Freshkills 2013 Haiku Contest Winners
April was National Poetry Month, and to celebrate, we asked fans of Freshkills Park to submit a haiku inspired by the park. We split the entries into two categories, Adult and Youth, and our judges selected three Adult winners and two Youth winners.
Adult Winners:
Our apologies
are returned by mother earth
with much forgiveness
-Sanchie Bobrow
As a child, I dreamed
of playing in the fields where
the great white trucks roamed
-Sanchie Bobrow
Coyote roams wild,
Man-made meadow under paw,
From lost kills he drinks.
-Frank Williams
Youth Winners:
Walking on the path
Life flourishes everywhere
How can you not smile?
-Caitlin Samargian, 12
Freshkills was a dump
Now turning into a park
That’s safe and healthy
-Samantha Chierchia, 11
The Freshkills Park Team would like to thank all who entered our contest, as well as our judges:
Ned Vizzini is the bestselling author of the acclaimed young-adult books The Other Normals, It’s Kind of a Funny Story, Be More Chill, and Teen Angst? Naaah…. In television, he has written for ABC’s Last Resort and MTV’s Teen Wolf. His essays and criticism have appeared in the New York Times, the Daily Beast, and Salon. He is the co-author, with Chris Columbus, of the fantasy-adventure series House of Secrets. His work has been translated into ten languages. He grew up in New York and attended Stuyvesant High School and Hunter College.

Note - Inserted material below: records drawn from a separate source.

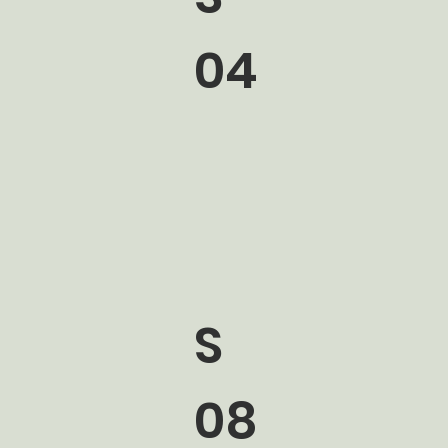
04
S
08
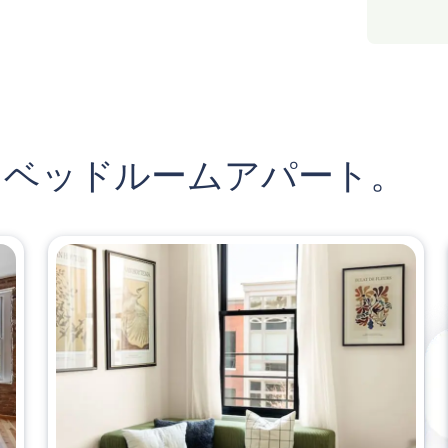
 ベッドルームアパート。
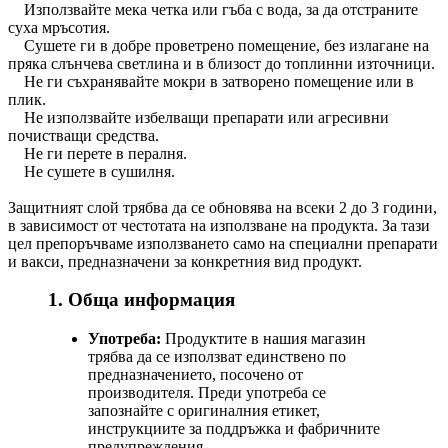
Използвайте мека четка или гъба с вода, за да отстраните
суха мръсотия.
Сушете ги в добре проветрено помещение, без излагане на
пряка слънчева светлина и в близост до топлинни източници.
Не ги съхранявайте мокри в затворено помещение или в
плик.
Не използвайте избелващи препарати или агресивни
почистващи средства.
Не ги перете в пералня.
Не сушете в сушилня.
Защитният слой трябва да се обновява на всеки 2 до 3 години,
в зависимост от честотата на използване на продукта. За тази
цел препоръчваме използването само на специални препарати
и вакси, предназначени за конкретния вид продукт.
1. Обща информация
Употреба:
Продуктите в нашия магазин
трябва да се използват единствено по
предназначението, посочено от
производителя. Преди употреба се
запознайте с оригиналния етикет,
инструкциите за поддръжка и фабричните
предупреждения.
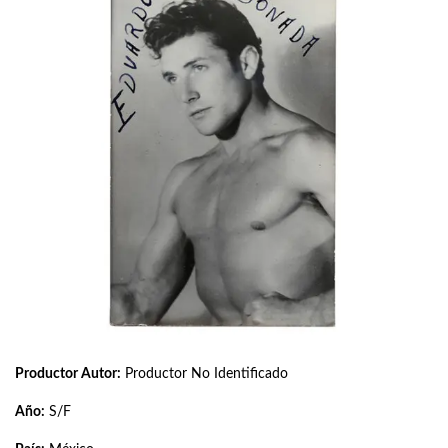
Productor Autor:
Productor No Identificado
Año:
S/F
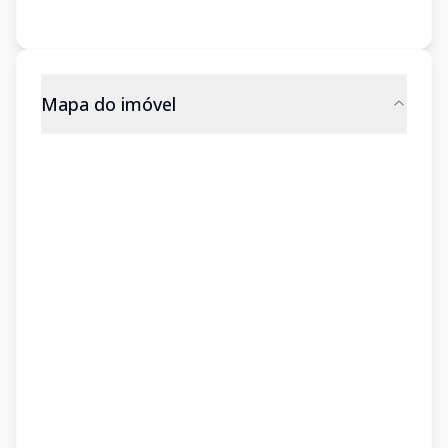
Mapa do imóvel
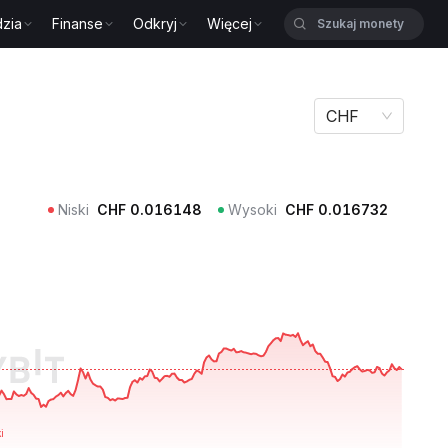
zia
Finanse
Odkryj
Więcej
CHF
Niski
CHF
0.016148
Wysoki
CHF
0.016732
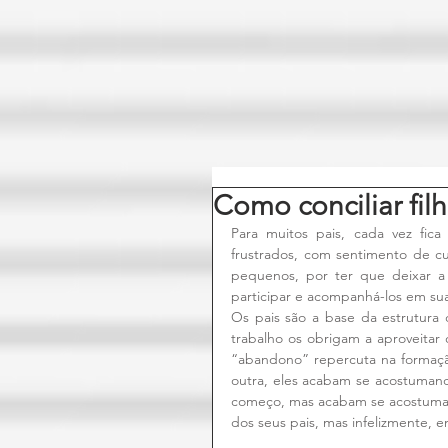
Como conciliar fil
Para muitos pais, cada vez fica 
frustrados, com sentimento de cu
pequenos, por ter que deixar a
participar e acompanhá-los em sua
Os pais são a base da estrutura 
trabalho os obrigam a aproveita
“abandono” repercuta na formação
outra, eles acabam se acostumand
começo, mas acabam se acostumando
dos seus pais, mas infelizmente,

Marguerite María Rivas is a poet and scholar whose work has been published in such journals as The Americas Review, Earth’s Daughters, Waterways: Poetry in the Mainstream, and Short, Fast, and Deadly, among many others. A native Staten Islander whose poetry and prose is often Staten Island-centric, she is widely regarded as the de facto Poet Laureate of Staten Island. The author of Tell No One: Poems of Witness (Chimbarazu Press 2012), Rivas is an Associate Professor of English at The City University of New York and holds a Doctor of Letters in English from Drew University.
Nancy Hechinger is a professor at NYU in the Interactive Telecommunications Program, where she has been teaching an experimental course called Writing and Reading Poetry in the Digital Age. Her poetry has been published in the Red Wheelbarrow, Salamander, Pirene’s Fountain, & in The New York Quarterly.